**GIVEN TASK 1:** In the gym training thread, what does benji666 do in place of the chin-ups?
**GIVEN TASK 2:** Carry on the gym training thread from its final line.

**SOURCE PASSAGE:**
━━━━━━

I follow arnolds advanced programme, he does a six day with three days split, so morning and evening workout. I just do one massive workout in the morning. start training at 6 finish at 10 on days I work. Start at 8 finish at 12 on days I don't. I happen to work in the same gym I train in and work for my friend.So once I finish training I put my feet up in the office , and tidy up the place occasionally. If I didn't work like that never could I train in that way. Many people say training like that long term is impossible without over training. Crashing cns, , won't make gains.... The key is to start gradual, get your body used to it, leave your ego at the door {weights wise} focus on form not weight, and have lots of money for diet, supplements and gear. Its feasible then, but not for the average person.


----------



## DTA (Dec 4, 2014)

benji666 said:


> I follow arnolds advanced programme, he does a six day with three days split, so morning and evening workout. I just do one massive workout in the morning. start training at 6 finish at 10 on days I work. Start at 8 finish at 12 on days I don't. I happen to work in the same gym I train in and work for my friend.So once I finish training I put my feet up in the office , and tidy up the place occasionally. If I didn't work like that never could I train in that way. Many people say training like that long term is impossible without over training. Crashing cns, , won't make gains.... The key is to start gradual, get your body used to it, leave your ego at the door {weights wise} focus on form not weight, and have lots of money for diet, supplements and gear. Its feasible then, but not for the average person.


 I tried to follow that before it was too much for me lol. When he wants 50 chin ups I was dead lmao


----------



## DTA (Dec 4, 2014)

TinTin10 said:


> 6hrs just doing dropsets on bicep curls for dem gainz brah


 8 hour arm workout lol


----------



## benji666 (Apr 18, 2015)

DTA said:


> I tried to follow that before it was too much for me lol. When he wants 50 chin ups I was dead lmao


 I cheat that bit, I just do pulldowns and close grip pulldowns,5 sets of 10 , I think he is bullshitting a bit about the 50 pullups, a guy his size would never get that many out unless he stayed in the gym all day. The owner of my gym competed in the Universe, he met arnold the man was even bigger than depicted in the pics, said he was a monster, have to remember he was tall for a bodybuilder as well. The only guys I know who could do 50 pullups in very little time, would be the racing snakes training for the royal marines, or something. Not bodybuilders on the gear.


----------



## UK2USA (Jan 30, 2016)

Natty Steve'o said:


> Anywhere between 30 - 60 mins tops.


 That's less time than you spend posting about the evils of steroids


----------



## BLUE(UK) (Jan 9, 2008)

━━━━━━

**DATASET CONTENT:**

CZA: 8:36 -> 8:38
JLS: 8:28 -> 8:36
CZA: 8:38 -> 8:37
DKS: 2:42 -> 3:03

━━━━━━

**TASK RESULT 1:** Pulldowns and close grip pulldowns, 5 sets of 10.

**TASK RESULT 2:**
benji666 said:


> I cheat that bit, I just do pulldowns and close grip pulldowns,5 sets of 10 , I think he is bullshitting a bit about the 50 pullups, a guy his size would never get that many out unless he stayed in the gym all day. The owner of my gym competed in the Universe, he met arnold the man was even bigger than depicted in the pics, said he was a monster, have to remember he was tall for a bodybuilder as well. The only guys I know who could do 50 pullups in very little time, would be the racing snakes training for the royal marines, or something. Not bodybuilders on the gear.


 Nonsense.

I'm over 18 stone and can bang out a 20 rep wide grip chin set. I could do 50 in 3 sets without issue I reckon. I was out of the gym for 2yrs and started back in April/May if I recall rightly. At one point before this 2 years off when I focussed on them I managed to do 26 reps if I remember rightly and I was definitely over 17.5 stones.


----------



## DTA (Dec 4, 2014)

BLUE(UK) said:


> Nonsense.
> 
> I'm over 18 stone and can bang out a 20 rep wide grip chin set. I could do 50 in 3 sets without issue I reckon. I was out of the gym for 2yrs and started back in April/May if I recall rightly. At one point before this 2 years off when I focussed on them I managed to do 26 reps if I remember rightly and I was definitely over 17.5 stones.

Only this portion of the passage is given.